## [Given data]

• • • • •

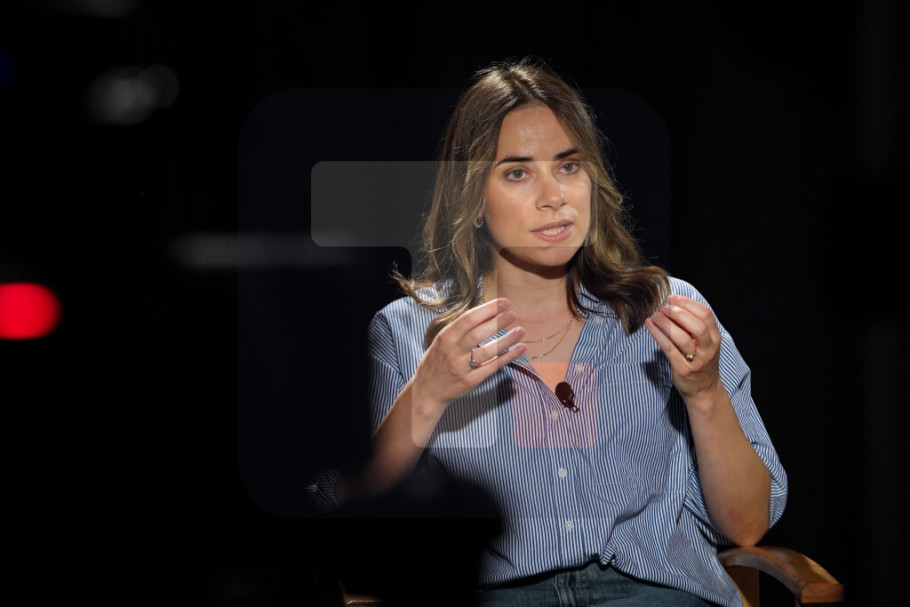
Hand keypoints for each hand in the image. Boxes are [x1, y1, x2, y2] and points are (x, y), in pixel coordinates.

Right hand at [411, 298, 525, 411]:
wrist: (427, 390)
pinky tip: (519, 349)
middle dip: (498, 322)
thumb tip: (487, 312)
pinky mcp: (470, 381)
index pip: (469, 319)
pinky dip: (507, 357)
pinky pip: (492, 367)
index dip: (488, 309)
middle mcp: (453, 351)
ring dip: (507, 339)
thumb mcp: (442, 341)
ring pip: (488, 351)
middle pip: (479, 333)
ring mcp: (462, 367)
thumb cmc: (437, 361)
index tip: (504, 302)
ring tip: (520, 330)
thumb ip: (460, 329)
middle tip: (512, 314)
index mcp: (446, 337)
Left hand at [644, 295, 722, 406]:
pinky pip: (669, 350)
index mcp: (715, 338)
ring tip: (655, 315)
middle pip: (697, 326)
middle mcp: (708, 349)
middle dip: (679, 313)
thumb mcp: (705, 343)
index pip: (706, 314)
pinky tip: (650, 326)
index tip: (673, 298)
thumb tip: (673, 304)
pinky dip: (658, 335)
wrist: (704, 390)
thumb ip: (694, 326)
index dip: (688, 303)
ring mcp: (697, 361)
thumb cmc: (700, 361)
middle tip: (664, 307)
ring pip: (682, 338)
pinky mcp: (683, 370)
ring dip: (666, 324)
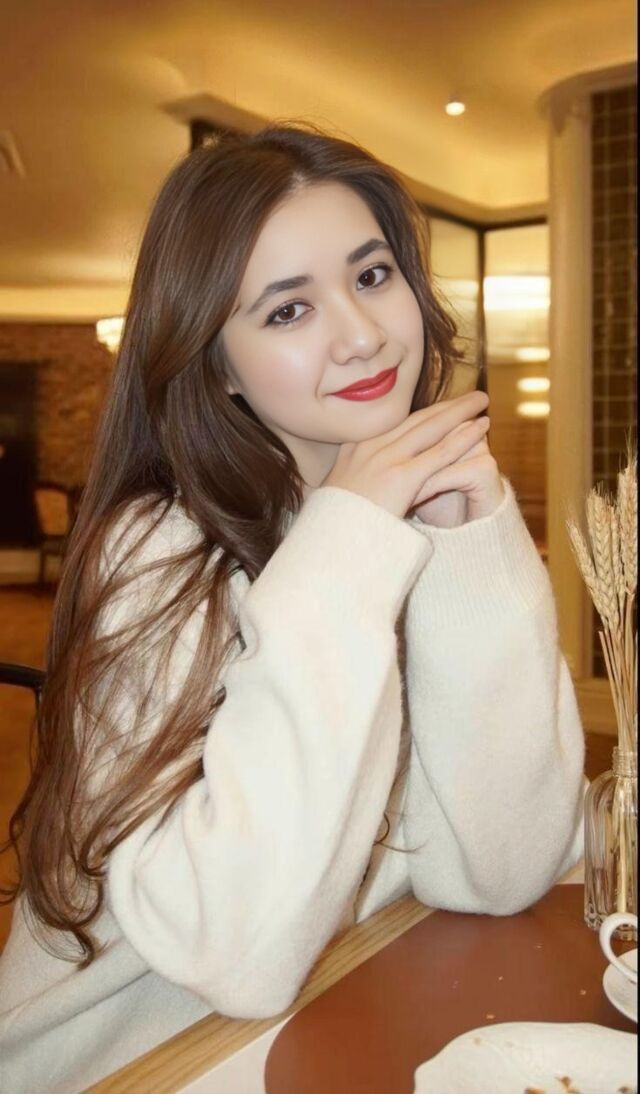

• • • • •

## [What this task involves]
Would you give again, exactly as written, the lines from the one containing "middle mcp: (708, 349)" through the end of the records, with no pictures and no other lines?

## [Response to the exercise]
middle mcp: (708, 349)
middle dip: (679, 313)
thumb mcp: (705, 343)
index pip: (706, 314)
pinky tip: (650, 326)
index tip: (673, 298)
thumb tip: (673, 304)
pinky dip: (658, 335)
wrist: (704, 390)
thumb ip: (694, 326)
index dip: (688, 303)
ring mcp: (697, 361)
thumb cmc: (700, 361)
middle tip: (664, 307)
ring pip: (682, 338)
pinky mcp: (683, 370)
ring dip: (666, 324)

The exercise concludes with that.